Arroba do boi gordo se aproxima entre os estados produtores e mercado ganha maior equilíbrio de preços
Levantamento do Cepea mostra redução das diferenças regionais nas cotações do boi gordo, impulsionada por fatores como oferta de animais, escalas de abate, clima, consumo interno e exportações de carne bovina. Mato Grosso é a principal exceção ao movimento
Publicado em: 23/07/2026 às 12:00hs
As cotações da arroba do boi gordo no Brasil estão apresentando um comportamento cada vez mais uniforme entre os principais estados produtores.
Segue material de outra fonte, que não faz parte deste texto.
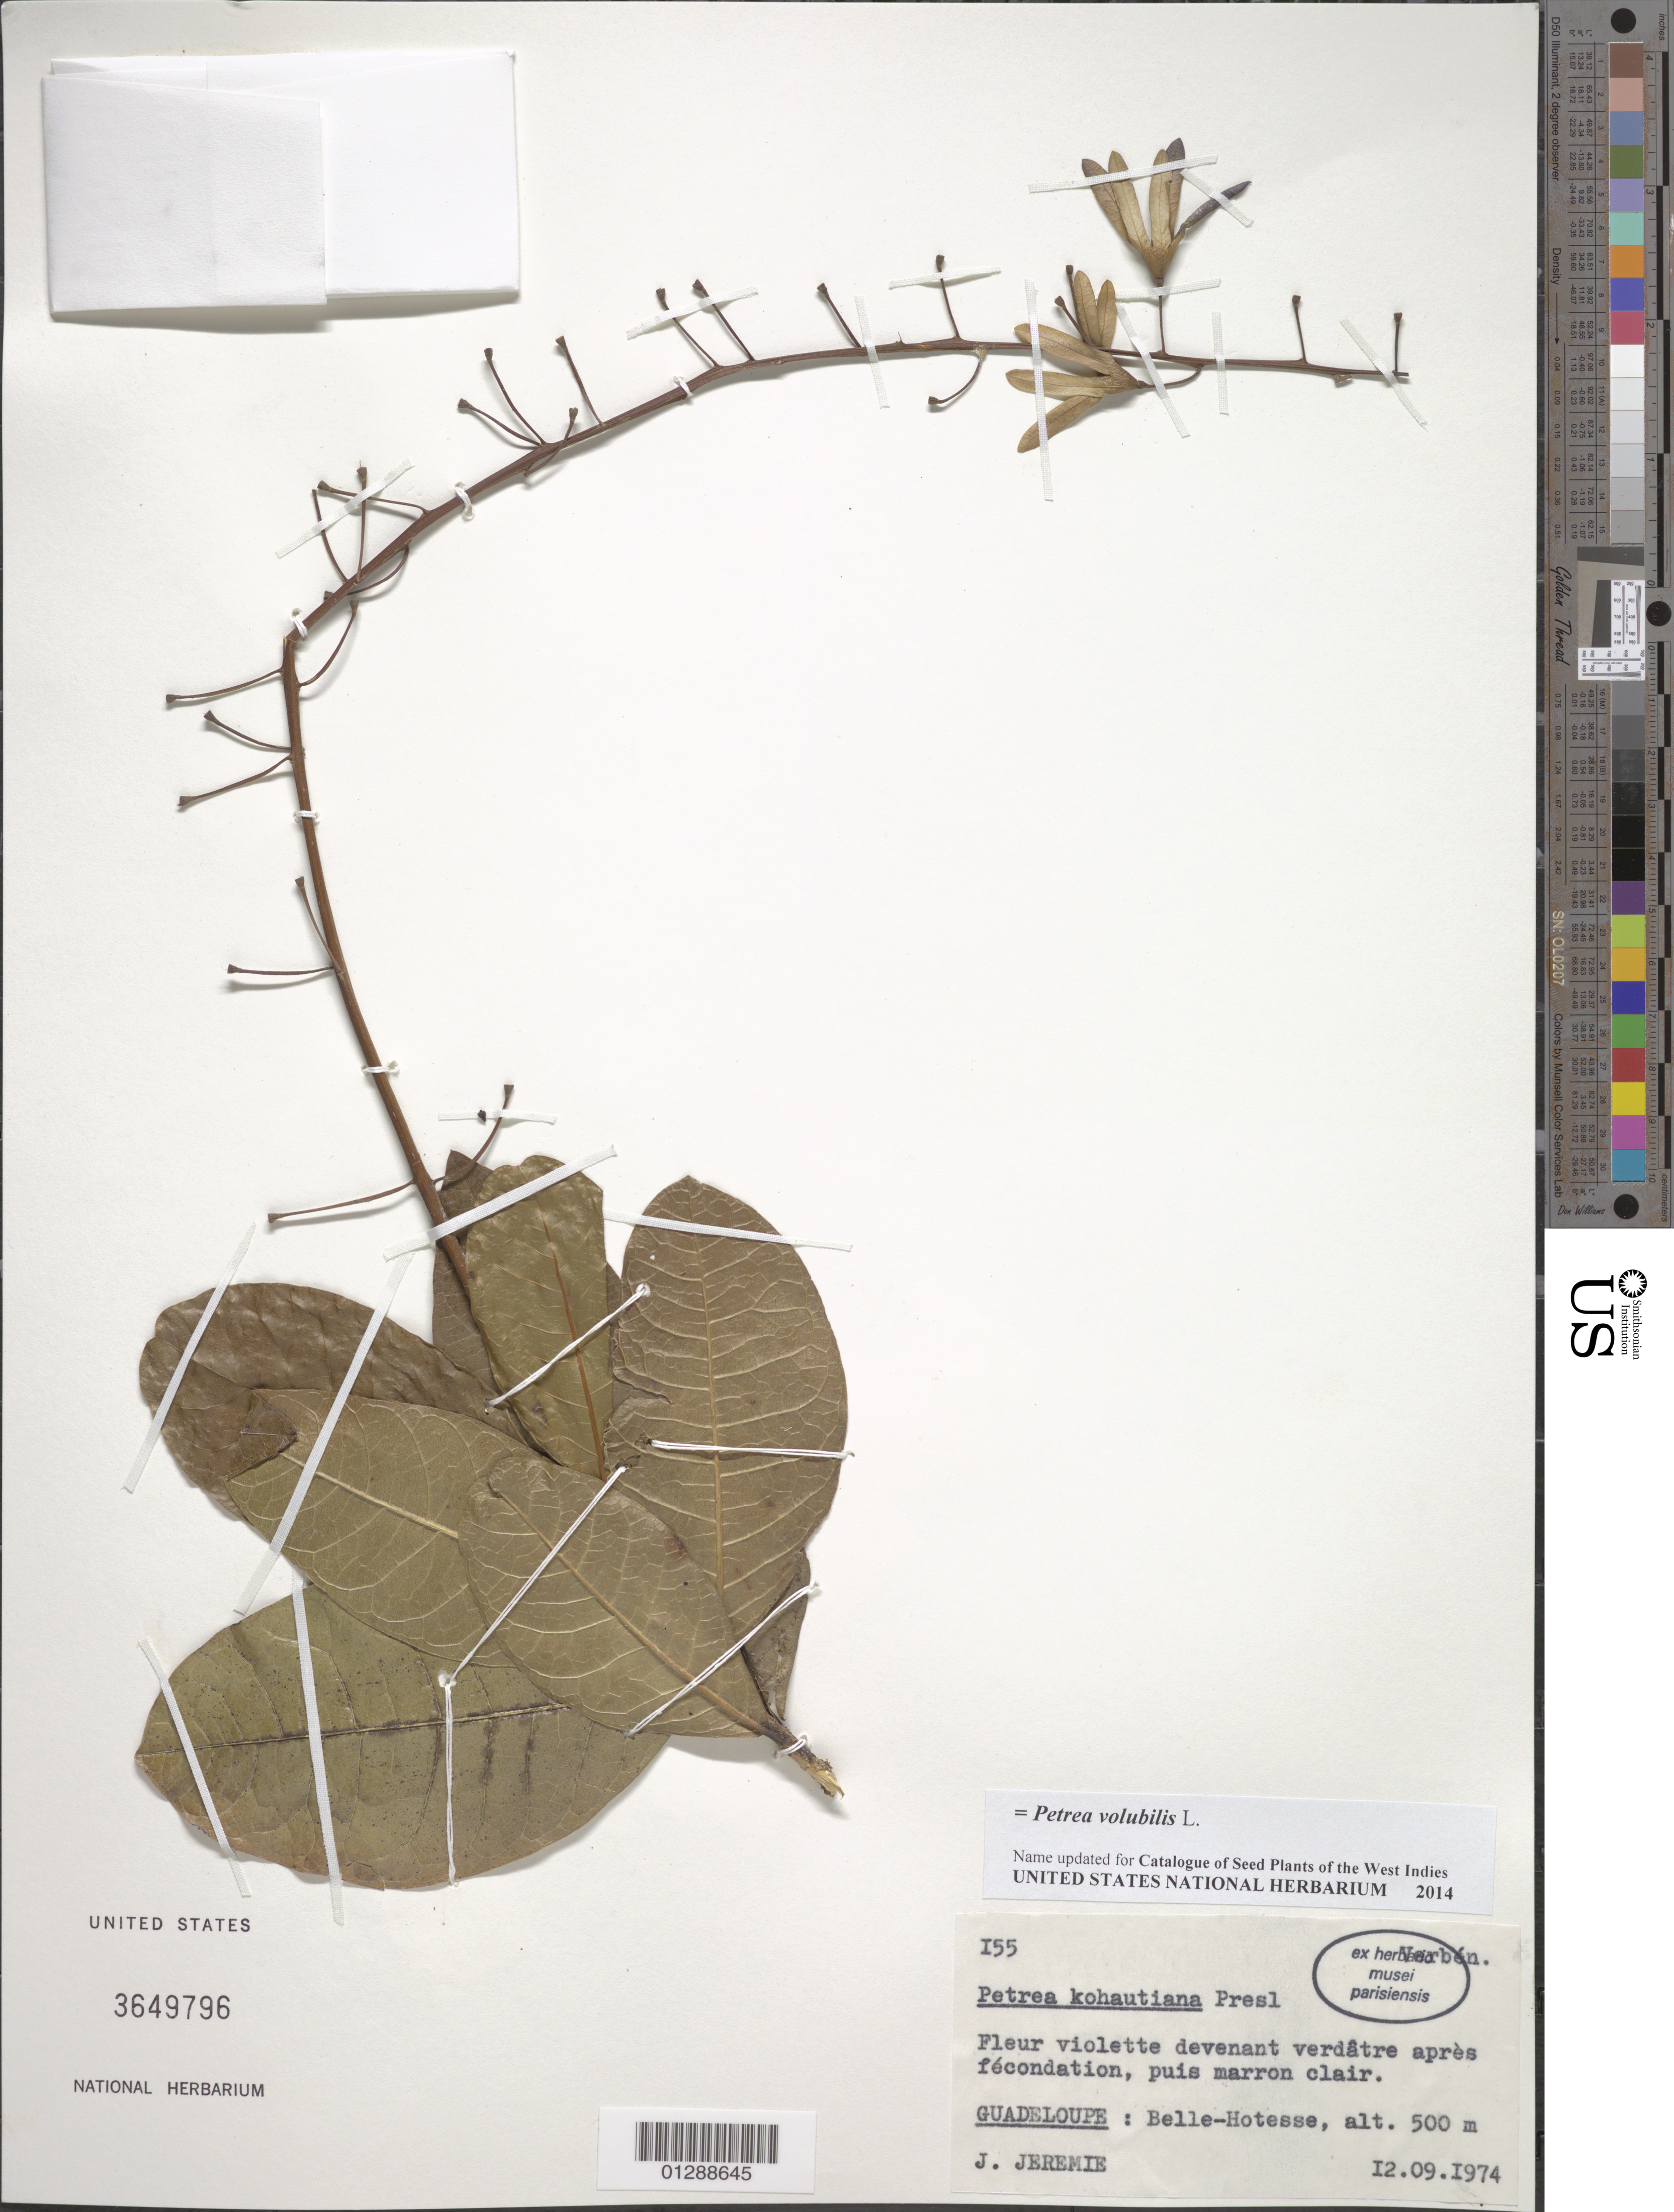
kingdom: Plantae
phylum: Tracheophyta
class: Magnoliopsida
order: Lamiales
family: Verbenaceae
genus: Petrea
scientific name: Petrea volubilis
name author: L.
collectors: J. Jérémie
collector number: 155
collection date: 1974-09-12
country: Guadeloupe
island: Basse-Terre I.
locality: Belle-Hotesse.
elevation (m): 500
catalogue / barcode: US 3649796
De acordo com levantamento do Centro de Estudos Avançados em Economia Aplicada (Cepea), a diferença de preços entre São Paulo e diversas regiões pecuárias diminuiu significativamente ao longo dos últimos 12 meses, indicando um mercado mais equilibrado.
A convergência dos preços ocorre em um momento de intensas mudanças no mercado pecuário brasileiro, influenciado pela oferta de animais terminados, pelas condições climáticas, pelo ritmo das escalas de abate dos frigoríficos, pelo desempenho do consumo doméstico e pelo forte volume das exportações de carne bovina in natura.
Diferenças regionais diminuem no mercado do boi gordo
Segundo o Cepea, a dispersão regional das cotações da arroba encolheu na maior parte das praças acompanhadas entre julho de 2025 e a parcial de julho de 2026.
O movimento foi mais evidente nas regiões Norte e Nordeste, onde a aproximação dos preços em relação ao mercado paulista demonstra maior integração entre as diferentes regiões produtoras.
Essa convergência reduz as distorções históricas entre os mercados regionais e reflete uma dinâmica mais homogênea na formação dos preços da pecuária de corte brasileira.
Mato Grosso segue na contramão
Apesar da tendência nacional de aproximação das cotações, Mato Grosso apresentou comportamento distinto.
O maior produtor de bovinos do país ampliou sua diferença em relação aos preços praticados em São Paulo, evidenciando que fatores locais continuam exercendo forte influência sobre a formação da arroba.
Entre os principais elementos que impactam essa dinâmica estão a elevada oferta de animais para abate, os custos logísticos, a capacidade de processamento da indústria frigorífica e o fluxo das exportações.
Oferta, demanda e clima continuam determinando os preços
Os pesquisadores do Cepea destacam que, embora exista um movimento de maior convergência entre diversas regiões pecuárias, o mercado permanece altamente sensível às condições locais.
A disponibilidade de gado terminado, o nível das escalas de abate, as condições climáticas que afetam as pastagens, o comportamento do consumo interno e o desempenho das exportações continuam sendo os principais fatores que determinam a formação das cotações da arroba.
Esse conjunto de variáveis explica por que algumas regiões acompanham mais rapidamente as oscilações do mercado nacional, enquanto outras mantêm diferenças mais expressivas de preços.
Exportações seguem sustentando o mercado pecuário
Outro fator relevante para o equilíbrio das cotações é o desempenho das exportações brasileiras de carne bovina in natura.
A forte demanda internacional tem contribuído para dar sustentação ao mercado, reduzindo parte da pressão provocada pela maior oferta de animais em algumas regiões e ajudando a manter maior estabilidade na remuneração dos pecuaristas.
Perspectivas para o mercado do boi gordo
A expectativa é de que o mercado continue acompanhando atentamente a evolução da oferta de animais terminados, das condições climáticas, do consumo doméstico e das vendas externas ao longo do segundo semestre.
Caso as exportações permaneçam aquecidas e as escalas de abate continuem ajustadas, a tendência é de manutenção de um mercado relativamente equilibrado, ainda que diferenças regionais permaneçam existindo em função das particularidades de cada polo pecuário brasileiro.